Le leadership et la détermination du commissaire européen chargé de l’environnement et des océans, Virginijus Sinkevičius, ont été essentiels pour garantir cette victoire significative en faveur de la protection des océans.

Pourtant, à peine un an plus tard, la réglementation est déjà menacée. Alors que l’UE examine la liste annuelle des fermetures de zones proposées pour 2023, comme le recommande l’organisme scientifique de l’UE, le CIEM, certains États membres s’opposent à de nouvelles fermetures.

Ces pays doivent se rappeler qu’ils se sont engagés à mettre en œuvre le règlement lorsqu’il a été adopté par consensus en 2016. Cet engagement comprend l’acceptation de révisions annuelles de la liste des écosystèmes marins vulnérables et de nouvelles fermetures des pratiques de pêche destructrices.

Un regard au-delà des intérêts

Pour que l’UE puisse respecter ses engagements en matière de biodiversité, elle doit rester ferme dans son engagement à protéger les fonds marins.

Cela nécessite de regarder au-delà des intérêts de la pêche commerciale et de s’intéresser à la valeur intrinsèque plus large de ces écosystèmes uniques et fragiles, dont la simple vulnérabilité nécessite une protection accrue de la Commission européenne.
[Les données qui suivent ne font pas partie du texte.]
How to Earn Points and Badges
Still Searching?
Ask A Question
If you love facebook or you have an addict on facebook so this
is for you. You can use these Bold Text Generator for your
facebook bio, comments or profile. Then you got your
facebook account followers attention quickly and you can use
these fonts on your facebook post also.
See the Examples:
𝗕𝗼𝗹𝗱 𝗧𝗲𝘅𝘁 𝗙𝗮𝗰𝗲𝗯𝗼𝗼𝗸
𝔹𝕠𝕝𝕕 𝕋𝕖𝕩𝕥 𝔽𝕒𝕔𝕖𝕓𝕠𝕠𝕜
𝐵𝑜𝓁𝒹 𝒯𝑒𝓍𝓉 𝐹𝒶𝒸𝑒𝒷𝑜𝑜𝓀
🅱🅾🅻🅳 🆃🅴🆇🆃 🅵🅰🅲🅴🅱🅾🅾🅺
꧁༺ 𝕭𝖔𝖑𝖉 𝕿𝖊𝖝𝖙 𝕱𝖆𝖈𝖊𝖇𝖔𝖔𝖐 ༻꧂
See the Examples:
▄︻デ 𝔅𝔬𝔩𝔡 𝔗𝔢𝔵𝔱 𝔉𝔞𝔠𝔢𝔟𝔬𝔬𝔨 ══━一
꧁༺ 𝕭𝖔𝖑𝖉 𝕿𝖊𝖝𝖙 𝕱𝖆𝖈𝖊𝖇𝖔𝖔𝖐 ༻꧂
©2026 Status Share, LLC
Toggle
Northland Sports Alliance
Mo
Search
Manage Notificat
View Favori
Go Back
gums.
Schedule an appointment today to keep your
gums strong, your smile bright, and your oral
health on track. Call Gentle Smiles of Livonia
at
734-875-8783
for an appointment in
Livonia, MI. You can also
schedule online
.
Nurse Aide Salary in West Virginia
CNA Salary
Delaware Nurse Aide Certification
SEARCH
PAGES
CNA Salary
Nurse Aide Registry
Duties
Une telle approche est conforme à l’engagement des dirigeants en faveur de la nature visant à stopper et inverser la perte de biodiversité d’ici 2030, signé par tous les chefs d’État de l’UE et la présidente de la Commission européenne, Ursula von der Leyen.

À ce jour, le commissaire Sinkevičius a démontré son engagement à mettre en œuvre ces protections.

Alors qu’il entre dans la dernière partie de son mandat, nous l’exhortons à encourager l’adoption de nouvelles fermetures de monts sous-marins et d’autres écosystèmes marins vulnérables dans les eaux de l’UE, conformément aux exigences du règlement et aux avis scientifiques les meilleurs et les plus ambitieux.

Il s’agit d’un moment critique pour renforcer le leadership, l’obligation juridique et la responsabilité de l’UE en matière de sauvegarde de l’une des régions les plus vulnérables et les plus biologiquement diversifiées de la planète.